Okay that's good to know :) I think you may want to mention this in the
commit log too.

> > Can you give some details, like what is the device in question?
> 
> It happens with both AR and TR based TBT3 devices connected to AMD USB4
> router.
> It's not any one specific vendor or model, we've seen it across multiple
> vendors with
> a failure rate of about 30%.
> 
> 
> With an analyzer connected in between we can see that the connected TBT3
> device
> does respond to the bit banging correctly, but the response is not making it
> over to
> the USB4 router.

I see.

> It happens with multiple retimer vendors, but it hasn't been checked on a
> retimer-less
> system yet.
> 
> > > Adjust the flow to try this on TBT3 devices before resorting to bit
> > > banging.
> > > 
> > > Cc: stable@vger.kernel.org
> > > Signed-off-by: Mario Limonciello <mario.limonciello@amd.com>
> > > ---
> > >   drivers/thunderbolt/eeprom.c | 4 ++++
> > >   1 file changed, 4 insertions(+)
> > > 
> > > diff --git a/drivers/thunderbolt/eeprom.c b/drivers/thunderbolt/eeprom.c
> > > index c90d22f56d4e1..d9d9567bb938b 100644
> > > --- a/drivers/thunderbolt/eeprom.c
> > > +++ b/drivers/thunderbolt/eeprom.c
> > > @@ -640,6 +640,10 @@ int tb_drom_read(struct tb_switch *sw)
> > >   		return 0;
> > >   	}
> > > +	/* TBT3 devices have the DROM as part of NVM */
> > > +	if (tb_drom_copy_nvm(sw, &size) == 0)
> > > +		goto parse;
> > > +
> > >   	res = tb_drom_read_n(sw, 14, (u8 *) &size, 2);
> > >   	if (res)
> > >   		return res;
> > > -- 
> > > 2.25.1
> 
> I guess something else that might be less detrimental the loss of UUID
> by reading DROM this way would be to only read DROM this way if any CRC
> failed.

Actually we do read UUID for TBT3 devices from link controller registers
(see tb_lc_read_uuid()) instead so I think perhaps we can limit the
bitbanging just for older TBT devices with no LC or something like that?
  
Mika Westerberg Feb. 15, 2023, 7:26 a.m.
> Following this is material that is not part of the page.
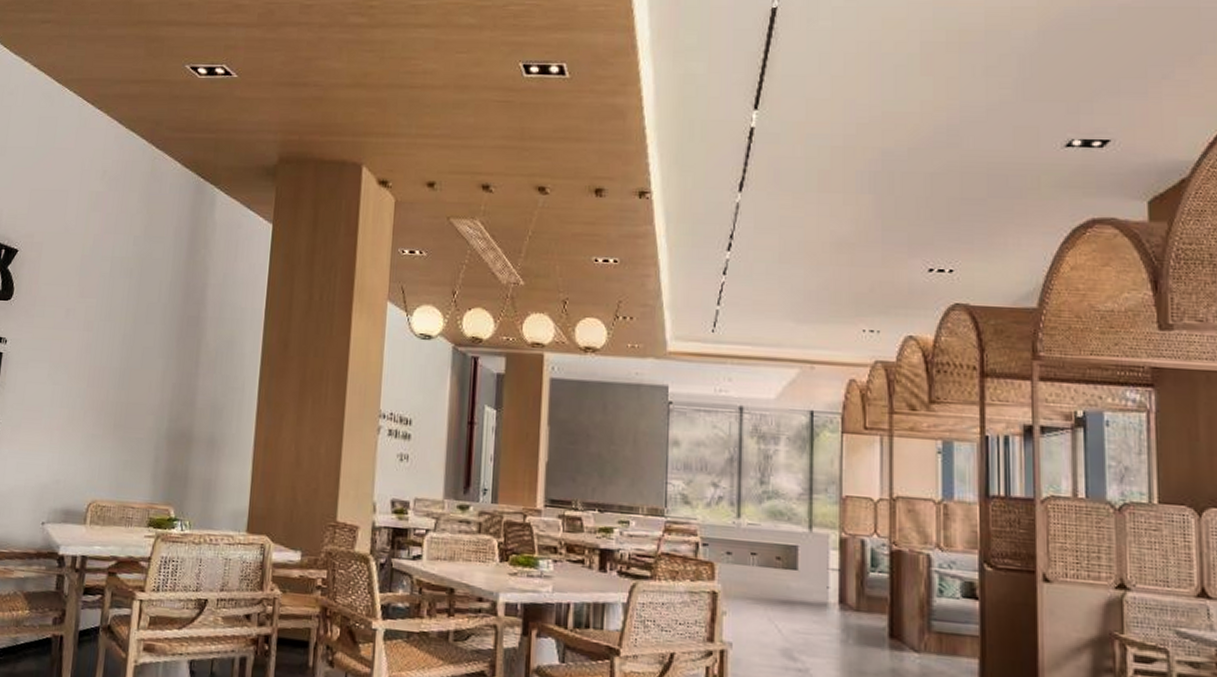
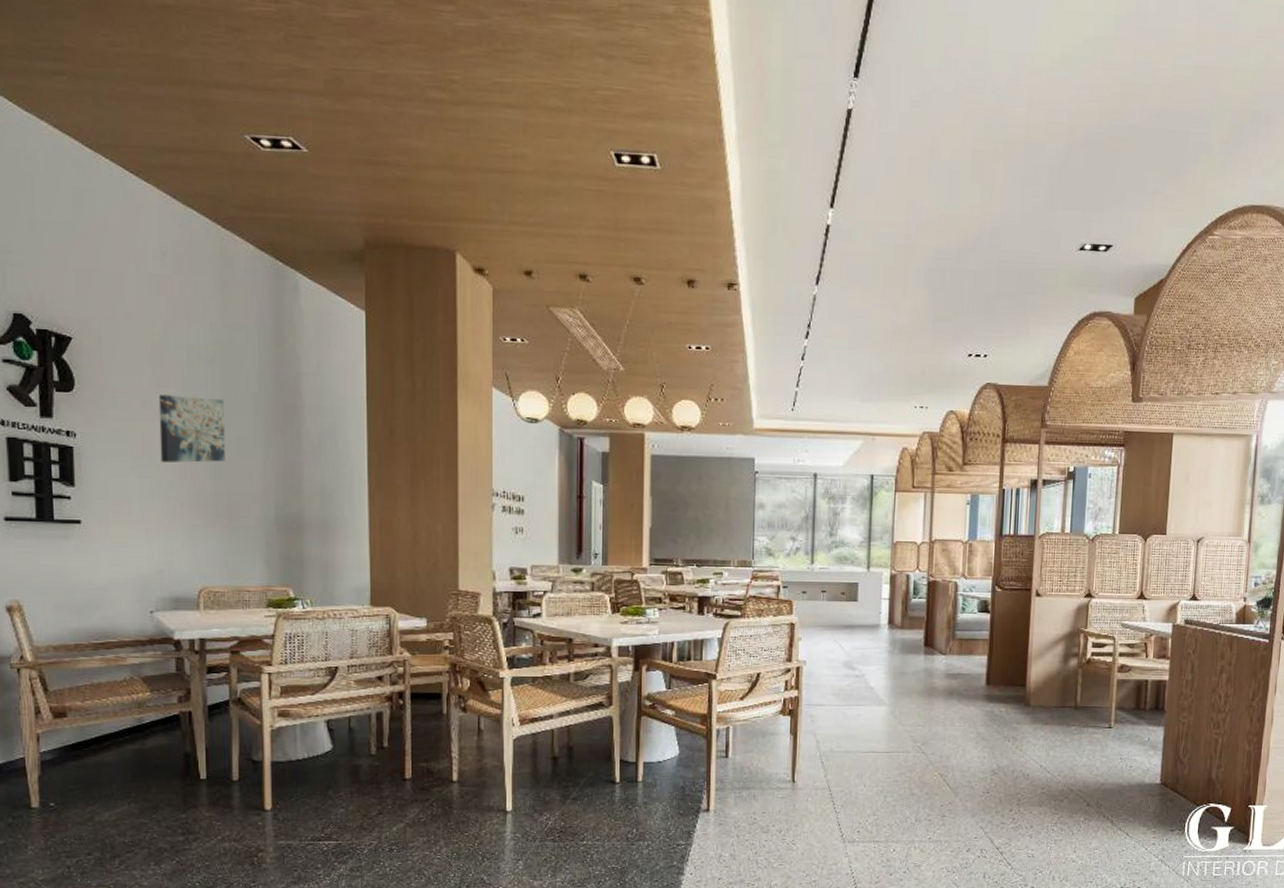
wall art: none [73,304,136,372] -> present [158,394,225,463]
UTC | #4
On Wed, Feb 15, 2023 at 08:24:39AM +0200, Mika Westerberg wrote:
> > I guess something else that might be less detrimental the loss of UUID
> > by reading DROM this way would be to only read DROM this way if any CRC
> > failed.
> 
> Actually we do read UUID for TBT3 devices from link controller registers
> (see tb_lc_read_uuid()) instead so I think perhaps we can limit the
> bitbanging just for older TBT devices with no LC or something like that?

Just make sure UUID stays the same so that users don't need to
re-authorize their devices.
  

Patch

diff --git a/drivers/thunderbolt/eeprom.c b/drivers/thunderbolt/eeprom.c
index c90d22f56d4e1..d9d9567bb938b 100644
--- a/drivers/thunderbolt/eeprom.c
+++ b/drivers/thunderbolt/eeprom.c
@@ -640,6 +640,10 @@  int tb_drom_read(struct tb_switch *sw)
 		return 0;
 	}
 
+	/* TBT3 devices have the DROM as part of NVM */
+	if (tb_drom_copy_nvm(sw, &size) == 0)
+		goto parse;
+
 	res = tb_drom_read_n(sw, 14, (u8 *) &size, 2);
 	if (res)
 		return res;